Sous serres, Matthieu Gauthier tente aussi d'apporter de l'ombre à ses légumes. Mi-juillet, il a peint les murs de ses serres avec une peinture à base de chaux blanche. "Ça fait de l'ombre lorsqu'il y a du soleil, et lorsqu'il y a de l'ombre dehors, la paroi devient translucide." Ce système lui permet de gagner environ 5°C de fraîcheur dans la serre, "et on a moins de problèmes de coulures et de brûlures de fleurs de tomates, qui nous font perdre du rendement".

"Sans la peinture on peut facilement monter à 40-45°C sous serre. Avec la peinture, on tourne autour de 30-32°C sous serre."

Matthieu Gauthier

maraîcher

Il faut renoncer à certains légumes

Mais tous ces systèmes ne suffisent pas à endiguer totalement les phénomènes climatiques. "Ce qui m'inquiète, c'est les canicules de plus en plus précoces dans la saison", confie Matthieu Gauthier. "Là, en août, 80% de nos légumes d'automne sont déjà plantés et prêts à résister à la chaleur."

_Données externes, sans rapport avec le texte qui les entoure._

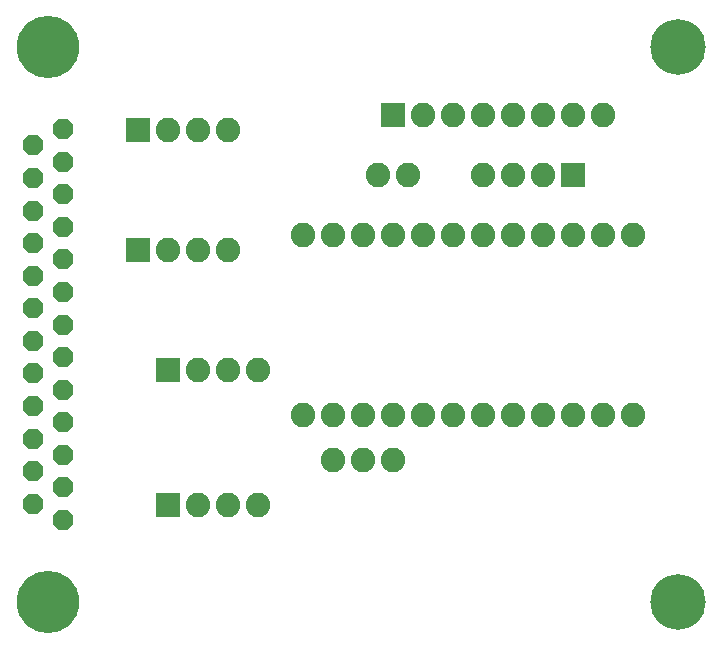
<source format=gts>
G75*
%MOIN*%
%OFA0B0*%
%FSLAX25Y25*%
%IPPOS*%
%LPD*%
%AMOC8*
5,1,8,0,0,1.08239X$1,22.5*
%
%ADD10R,0.08200X0.08200*%
%ADD11C,0.08200*%
%ADD12OC8,0.06800*%
%ADD13C,0.20800*%
%ADD14C,0.18517*%
D10*
X0110300Y0060950D03*
X0110300Y0105950D03*
X0100300Y0145950D03*
X0100300Y0185950D03*
X0185300Y0190950D03*
X0245300Y0170950D03*
D11*
X0235300Y0170950D03*
X0225300Y0170950D03*
X0215300Y0170950D03*
X0215300Y0150950D03*
X0205300Y0150950D03*
X0195300Y0150950D03*
X0185300Y0150950D03*
X0175300Y0150950D03*
X0165300Y0150950D03*
X0155300Y0150950D03*
X0130300Y0145950D03*
X0120300Y0145950D03*
X0110300Y0145950D03*
X0110300Y0185950D03*
X0120300Y0185950D03*
X0130300Y0185950D03*
X0180300Y0170950D03*
X0190300Y0170950D03*
X0195300Y0190950D03*
X0205300Y0190950D03*
X0215300Y0190950D03*
X0225300Y0190950D03*
X0235300Y0190950D03*
X0245300Y0190950D03*
X0255300Y0190950D03*
X0255300Y0150950D03*
X0245300Y0150950D03*
X0235300Y0150950D03*
X0225300Y0150950D03*
X0265300Y0150950D03*
X0265300Y0090950D03*
X0255300Y0090950D03*
X0245300Y0090950D03*
X0235300Y0090950D03*
X0225300Y0090950D03*
X0215300Y0090950D03*
X0205300Y0090950D03*
X0195300Y0090950D03*
X0185300Y0090950D03*
X0175300Y0090950D03*
X0165300Y0090950D03*
X0155300Y0090950D03*
X0165300Y0075950D03*
X0175300Y0075950D03*
X0185300Y0075950D03*
X0140300Y0060950D03*
X0130300Y0060950D03*
X0120300Y0060950D03*
X0120300Y0105950D03*
X0130300Y0105950D03*
X0140300Y0105950D03*
D12*
X0075300Y0110050D03*
X0065300Y0104650D03*
X0075300Y0099250D03*
X0065300Y0093750D03*
X0075300Y0088350D03*
X0065300Y0082950D03*
X0075300Y0077450D03*
X0065300Y0072050D03*
X0075300Y0066650D03*
X0065300Y0061150D03*
X0075300Y0055750D03*
X0065300Y0115550D03*
X0075300Y0120950D03*
X0065300Y0126350D03*
X0075300Y0131850D03*
X0065300Y0137250D03*
X0075300Y0142650D03*
X0065300Y0148150D03*
X0075300Y0153550D03*
X0065300Y0158950D03*
X0075300Y0164450D03*
X0065300Y0169850D03*
X0075300Y0175250D03*
X0065300Y0180750D03*
X0075300Y0186150D03*
D13*
X0070300Y0028350D03*
X0070300Y0213550D03*
D14*
X0280300Y0213450D03*
X0280300Y0028450D03*
M02*

</source>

"Mais lorsqu'en plein mois de juin, il fait plus de 30°C alors qu'on commence à planter les carottes, choux et poireaux, ça pénalise vraiment les légumes. Surtout qu'en Bresse, on a pas beaucoup de vent. Moins qu'en vallée du Rhône."

Matthieu Gauthier

maraîcher

Il s'interroge sur les nouveaux visages de l'agriculture dans les prochaines années. "Intérieurement, je me suis toujours posé la question : est-ce que dans 10 ans, je ne serai pas comme en Espagne avec des filets d'ombrage sur tout mon jardin ?"

Matthieu Gauthier a déjà renoncé à cultiver des brocolis, devenus inadaptés aux conditions climatiques de la région. En parallèle, il perd de l'argent car il ne parvient pas à amortir le coût de l'inflation sur son activité. 

Le ministre en déplacement dans la région

Pour affirmer son soutien à la filière maraîchère, le ministre de l'agriculture Marc Fesneau était en déplacement dans une autre exploitation de Saône-et-Loire ce mardi matin. "Ces épisodes de canicule vont se développer. Il y en aura de plus en plus, et il y a des régions comme celle-ci qui seront plus touchées que d'autres. Donc, on a besoin de cette vigilance", a déclaré le ministre.

"Le dérèglement climatique va s'accentuer. C'est durable, et ça va profondément modifier les systèmes agricoles. La question, c'est : comment être plus résilient ?"

Marc Fesneau

ministre de l'agriculture

Ce mercredi 23 août promet d'être encore caniculaire avec 37 départements en alerte orange, dont la Saône-et-Loire. Le Rhône voisin, lui, est placé en alerte rouge. On attend jusqu'à 36°C à Tournus et Chauffailles, 35°C à Louhans, Mâcon, Chalon-sur-Saône et Digoin.